● **Information given**
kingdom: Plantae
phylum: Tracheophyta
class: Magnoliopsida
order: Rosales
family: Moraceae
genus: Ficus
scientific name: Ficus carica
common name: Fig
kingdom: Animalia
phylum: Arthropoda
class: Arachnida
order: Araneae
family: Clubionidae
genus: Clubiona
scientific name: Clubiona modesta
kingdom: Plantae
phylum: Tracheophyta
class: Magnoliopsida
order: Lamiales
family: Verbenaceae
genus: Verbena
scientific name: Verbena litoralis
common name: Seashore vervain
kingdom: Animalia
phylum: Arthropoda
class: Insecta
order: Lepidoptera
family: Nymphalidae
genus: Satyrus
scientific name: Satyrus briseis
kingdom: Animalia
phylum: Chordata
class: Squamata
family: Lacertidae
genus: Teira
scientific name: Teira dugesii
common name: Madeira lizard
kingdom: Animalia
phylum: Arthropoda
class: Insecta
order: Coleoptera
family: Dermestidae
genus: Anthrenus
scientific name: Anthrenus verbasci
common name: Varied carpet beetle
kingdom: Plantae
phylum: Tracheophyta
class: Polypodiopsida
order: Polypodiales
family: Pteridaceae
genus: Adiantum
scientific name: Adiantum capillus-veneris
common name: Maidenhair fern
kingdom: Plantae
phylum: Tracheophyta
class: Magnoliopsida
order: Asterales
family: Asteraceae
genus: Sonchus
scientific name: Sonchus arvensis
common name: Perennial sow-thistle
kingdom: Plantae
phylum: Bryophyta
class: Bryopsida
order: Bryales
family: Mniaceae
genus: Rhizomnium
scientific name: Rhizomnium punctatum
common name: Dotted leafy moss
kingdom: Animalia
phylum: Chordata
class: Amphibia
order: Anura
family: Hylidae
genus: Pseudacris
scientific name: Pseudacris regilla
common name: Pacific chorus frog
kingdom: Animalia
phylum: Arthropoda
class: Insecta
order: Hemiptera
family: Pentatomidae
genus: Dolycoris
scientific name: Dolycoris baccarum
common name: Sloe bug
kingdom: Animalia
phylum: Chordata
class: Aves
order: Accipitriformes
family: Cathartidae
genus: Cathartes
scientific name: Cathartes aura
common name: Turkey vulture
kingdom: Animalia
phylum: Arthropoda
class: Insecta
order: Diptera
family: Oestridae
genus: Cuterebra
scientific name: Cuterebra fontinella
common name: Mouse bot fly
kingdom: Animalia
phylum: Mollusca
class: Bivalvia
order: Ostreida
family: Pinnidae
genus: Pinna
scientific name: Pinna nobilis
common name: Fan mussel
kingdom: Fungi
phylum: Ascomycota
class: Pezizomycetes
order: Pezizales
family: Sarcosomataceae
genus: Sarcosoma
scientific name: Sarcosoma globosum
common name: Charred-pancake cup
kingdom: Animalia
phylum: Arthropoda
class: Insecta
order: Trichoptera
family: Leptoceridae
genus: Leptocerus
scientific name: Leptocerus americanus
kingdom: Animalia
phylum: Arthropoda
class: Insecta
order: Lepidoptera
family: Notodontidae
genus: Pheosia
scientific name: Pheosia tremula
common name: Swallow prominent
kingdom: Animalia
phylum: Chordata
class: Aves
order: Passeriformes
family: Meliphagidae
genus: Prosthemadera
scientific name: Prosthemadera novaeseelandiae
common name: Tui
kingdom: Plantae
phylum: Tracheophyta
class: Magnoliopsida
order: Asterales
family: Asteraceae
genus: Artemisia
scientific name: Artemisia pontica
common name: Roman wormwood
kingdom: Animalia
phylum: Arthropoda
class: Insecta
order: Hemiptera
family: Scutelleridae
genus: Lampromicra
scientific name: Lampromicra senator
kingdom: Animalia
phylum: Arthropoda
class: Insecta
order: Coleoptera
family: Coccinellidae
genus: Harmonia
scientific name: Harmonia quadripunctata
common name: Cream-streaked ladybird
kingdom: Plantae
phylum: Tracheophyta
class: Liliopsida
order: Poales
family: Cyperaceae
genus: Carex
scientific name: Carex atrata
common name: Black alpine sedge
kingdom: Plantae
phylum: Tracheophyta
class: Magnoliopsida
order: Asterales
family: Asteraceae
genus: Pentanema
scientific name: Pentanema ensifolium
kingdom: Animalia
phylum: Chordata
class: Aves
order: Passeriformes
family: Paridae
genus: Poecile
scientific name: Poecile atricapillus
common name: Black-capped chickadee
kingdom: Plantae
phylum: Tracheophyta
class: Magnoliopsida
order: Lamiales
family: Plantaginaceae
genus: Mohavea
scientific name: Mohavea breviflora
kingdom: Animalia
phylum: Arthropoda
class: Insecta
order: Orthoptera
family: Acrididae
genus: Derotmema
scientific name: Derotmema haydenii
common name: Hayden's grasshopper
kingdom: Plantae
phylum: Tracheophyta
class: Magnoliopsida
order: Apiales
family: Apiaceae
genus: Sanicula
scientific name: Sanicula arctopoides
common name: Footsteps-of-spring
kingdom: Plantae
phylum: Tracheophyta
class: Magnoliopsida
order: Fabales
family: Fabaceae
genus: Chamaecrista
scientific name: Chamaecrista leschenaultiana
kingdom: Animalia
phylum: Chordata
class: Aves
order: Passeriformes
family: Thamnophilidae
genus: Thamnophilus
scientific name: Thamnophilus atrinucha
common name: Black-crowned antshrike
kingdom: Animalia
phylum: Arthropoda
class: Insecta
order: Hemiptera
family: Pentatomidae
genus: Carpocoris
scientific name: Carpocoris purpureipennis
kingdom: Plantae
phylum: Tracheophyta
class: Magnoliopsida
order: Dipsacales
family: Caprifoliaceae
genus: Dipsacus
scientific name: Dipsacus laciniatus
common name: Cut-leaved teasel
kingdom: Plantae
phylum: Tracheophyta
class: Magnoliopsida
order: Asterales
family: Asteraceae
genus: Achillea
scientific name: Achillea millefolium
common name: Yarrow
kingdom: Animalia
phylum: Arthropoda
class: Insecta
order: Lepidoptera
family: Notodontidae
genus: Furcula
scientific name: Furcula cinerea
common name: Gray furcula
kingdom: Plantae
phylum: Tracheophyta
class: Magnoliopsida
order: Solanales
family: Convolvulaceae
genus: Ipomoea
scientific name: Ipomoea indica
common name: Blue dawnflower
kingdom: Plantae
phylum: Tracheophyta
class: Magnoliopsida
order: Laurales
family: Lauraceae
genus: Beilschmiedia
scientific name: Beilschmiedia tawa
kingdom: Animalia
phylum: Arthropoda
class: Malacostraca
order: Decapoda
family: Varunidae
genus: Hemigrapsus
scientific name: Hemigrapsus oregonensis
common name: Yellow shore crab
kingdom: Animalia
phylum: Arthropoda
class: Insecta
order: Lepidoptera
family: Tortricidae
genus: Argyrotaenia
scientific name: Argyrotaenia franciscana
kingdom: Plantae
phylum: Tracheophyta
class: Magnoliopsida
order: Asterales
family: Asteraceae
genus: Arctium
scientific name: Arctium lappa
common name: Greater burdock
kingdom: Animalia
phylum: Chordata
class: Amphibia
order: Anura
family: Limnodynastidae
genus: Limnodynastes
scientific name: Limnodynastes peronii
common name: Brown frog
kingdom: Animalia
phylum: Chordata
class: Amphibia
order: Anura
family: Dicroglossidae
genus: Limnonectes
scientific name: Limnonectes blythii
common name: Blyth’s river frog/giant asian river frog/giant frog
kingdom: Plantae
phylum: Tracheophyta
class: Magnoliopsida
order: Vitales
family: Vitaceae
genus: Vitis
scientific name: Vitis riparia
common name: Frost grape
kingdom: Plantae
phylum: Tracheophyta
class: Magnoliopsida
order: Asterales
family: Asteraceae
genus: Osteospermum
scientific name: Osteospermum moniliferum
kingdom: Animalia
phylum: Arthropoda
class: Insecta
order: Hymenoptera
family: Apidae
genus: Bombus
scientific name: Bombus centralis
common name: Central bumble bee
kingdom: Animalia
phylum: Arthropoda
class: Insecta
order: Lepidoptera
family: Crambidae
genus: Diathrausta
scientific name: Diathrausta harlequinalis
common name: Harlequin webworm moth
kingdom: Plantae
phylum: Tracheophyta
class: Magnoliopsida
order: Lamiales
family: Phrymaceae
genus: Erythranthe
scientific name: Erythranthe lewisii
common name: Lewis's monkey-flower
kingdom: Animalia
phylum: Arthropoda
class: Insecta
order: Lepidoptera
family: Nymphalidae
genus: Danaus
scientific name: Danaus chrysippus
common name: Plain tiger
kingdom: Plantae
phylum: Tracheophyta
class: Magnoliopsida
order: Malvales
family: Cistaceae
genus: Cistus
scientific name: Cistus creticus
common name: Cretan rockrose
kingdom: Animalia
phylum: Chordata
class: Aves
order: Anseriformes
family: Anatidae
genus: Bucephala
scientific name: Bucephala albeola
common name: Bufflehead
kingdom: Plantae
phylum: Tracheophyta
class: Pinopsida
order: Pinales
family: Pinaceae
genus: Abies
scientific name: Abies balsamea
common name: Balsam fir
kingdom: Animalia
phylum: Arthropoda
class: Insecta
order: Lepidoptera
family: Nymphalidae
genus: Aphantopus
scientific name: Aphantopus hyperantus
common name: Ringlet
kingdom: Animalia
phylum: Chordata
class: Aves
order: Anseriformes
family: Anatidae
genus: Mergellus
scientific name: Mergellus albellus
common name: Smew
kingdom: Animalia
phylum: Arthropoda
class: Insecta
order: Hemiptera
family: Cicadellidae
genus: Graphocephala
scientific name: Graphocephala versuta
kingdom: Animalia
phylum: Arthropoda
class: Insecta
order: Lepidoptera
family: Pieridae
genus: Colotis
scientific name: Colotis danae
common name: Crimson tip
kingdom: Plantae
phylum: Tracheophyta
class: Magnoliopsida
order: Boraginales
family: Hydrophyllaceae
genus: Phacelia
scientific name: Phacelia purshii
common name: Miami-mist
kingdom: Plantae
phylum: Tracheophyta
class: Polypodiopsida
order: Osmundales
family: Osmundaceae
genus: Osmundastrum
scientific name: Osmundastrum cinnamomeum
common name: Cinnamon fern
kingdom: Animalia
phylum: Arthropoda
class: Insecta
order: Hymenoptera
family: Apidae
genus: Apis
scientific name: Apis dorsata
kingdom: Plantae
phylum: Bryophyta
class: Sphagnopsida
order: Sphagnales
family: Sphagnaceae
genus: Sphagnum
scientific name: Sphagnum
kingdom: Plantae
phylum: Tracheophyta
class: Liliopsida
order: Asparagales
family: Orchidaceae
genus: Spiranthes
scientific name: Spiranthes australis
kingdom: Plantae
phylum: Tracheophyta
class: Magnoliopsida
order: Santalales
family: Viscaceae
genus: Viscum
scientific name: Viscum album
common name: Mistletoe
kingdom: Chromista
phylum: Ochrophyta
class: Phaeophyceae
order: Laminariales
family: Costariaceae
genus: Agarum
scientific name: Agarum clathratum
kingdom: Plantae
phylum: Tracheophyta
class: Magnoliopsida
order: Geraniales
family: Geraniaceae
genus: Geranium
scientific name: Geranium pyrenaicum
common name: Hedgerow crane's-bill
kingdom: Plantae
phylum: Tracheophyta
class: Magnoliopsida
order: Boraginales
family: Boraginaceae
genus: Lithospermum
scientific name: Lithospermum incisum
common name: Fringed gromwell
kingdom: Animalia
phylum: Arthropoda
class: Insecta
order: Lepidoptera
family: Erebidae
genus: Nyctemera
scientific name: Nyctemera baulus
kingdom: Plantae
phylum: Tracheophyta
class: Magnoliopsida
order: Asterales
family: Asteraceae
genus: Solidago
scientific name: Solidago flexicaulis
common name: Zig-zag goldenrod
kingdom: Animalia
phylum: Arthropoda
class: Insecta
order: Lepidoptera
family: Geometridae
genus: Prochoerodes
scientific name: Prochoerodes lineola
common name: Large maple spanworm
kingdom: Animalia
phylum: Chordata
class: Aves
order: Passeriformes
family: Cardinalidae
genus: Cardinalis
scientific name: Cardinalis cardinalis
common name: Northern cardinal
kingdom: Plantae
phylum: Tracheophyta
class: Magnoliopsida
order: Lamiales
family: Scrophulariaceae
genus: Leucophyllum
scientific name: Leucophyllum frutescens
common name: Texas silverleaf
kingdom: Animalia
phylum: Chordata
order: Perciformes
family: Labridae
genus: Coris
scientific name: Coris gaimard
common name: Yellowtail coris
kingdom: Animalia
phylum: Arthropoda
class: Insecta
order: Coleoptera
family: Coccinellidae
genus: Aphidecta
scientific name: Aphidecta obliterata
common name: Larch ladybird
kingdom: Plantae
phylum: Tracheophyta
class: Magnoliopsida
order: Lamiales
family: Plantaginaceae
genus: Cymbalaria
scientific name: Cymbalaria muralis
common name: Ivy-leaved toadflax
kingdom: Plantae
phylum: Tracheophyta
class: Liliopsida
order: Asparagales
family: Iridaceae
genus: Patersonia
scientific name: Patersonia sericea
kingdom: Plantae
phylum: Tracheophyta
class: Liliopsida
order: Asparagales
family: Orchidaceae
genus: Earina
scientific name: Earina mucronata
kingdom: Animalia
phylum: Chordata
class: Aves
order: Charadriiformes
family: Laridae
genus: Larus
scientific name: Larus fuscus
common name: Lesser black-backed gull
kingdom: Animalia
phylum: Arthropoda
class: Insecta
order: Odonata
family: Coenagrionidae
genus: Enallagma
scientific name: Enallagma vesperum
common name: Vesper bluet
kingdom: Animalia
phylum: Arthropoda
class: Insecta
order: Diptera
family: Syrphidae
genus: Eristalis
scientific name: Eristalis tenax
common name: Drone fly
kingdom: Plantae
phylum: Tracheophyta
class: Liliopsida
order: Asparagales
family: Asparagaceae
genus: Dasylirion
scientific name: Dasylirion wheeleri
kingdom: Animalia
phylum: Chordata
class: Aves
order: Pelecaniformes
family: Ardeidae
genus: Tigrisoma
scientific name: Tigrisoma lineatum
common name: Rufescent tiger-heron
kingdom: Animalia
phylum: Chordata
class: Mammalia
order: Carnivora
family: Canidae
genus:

● **What to do**
Arrange the part of the entries above that opens with the line containing "family: Costariaceae" and closes with the line containing "common name: Fringed gromwell" as a numbered list, leaving out any blank lines.

● **Correct output**
1. family: Costariaceae
2. genus: Agarum
3. scientific name: Agarum clathratum
4. kingdom: Plantae
5. phylum: Tracheophyta
6. class: Magnoliopsida
7. order: Geraniales
8. family: Geraniaceae
9. genus: Geranium
10. scientific name: Geranium pyrenaicum
11. common name: Hedgerow crane's-bill
12. kingdom: Plantae
13. phylum: Tracheophyta
14. class: Magnoliopsida
15. order: Boraginales
16. family: Boraginaceae
17. genus: Lithospermum
18. scientific name: Lithospermum incisum
19. common name: Fringed gromwell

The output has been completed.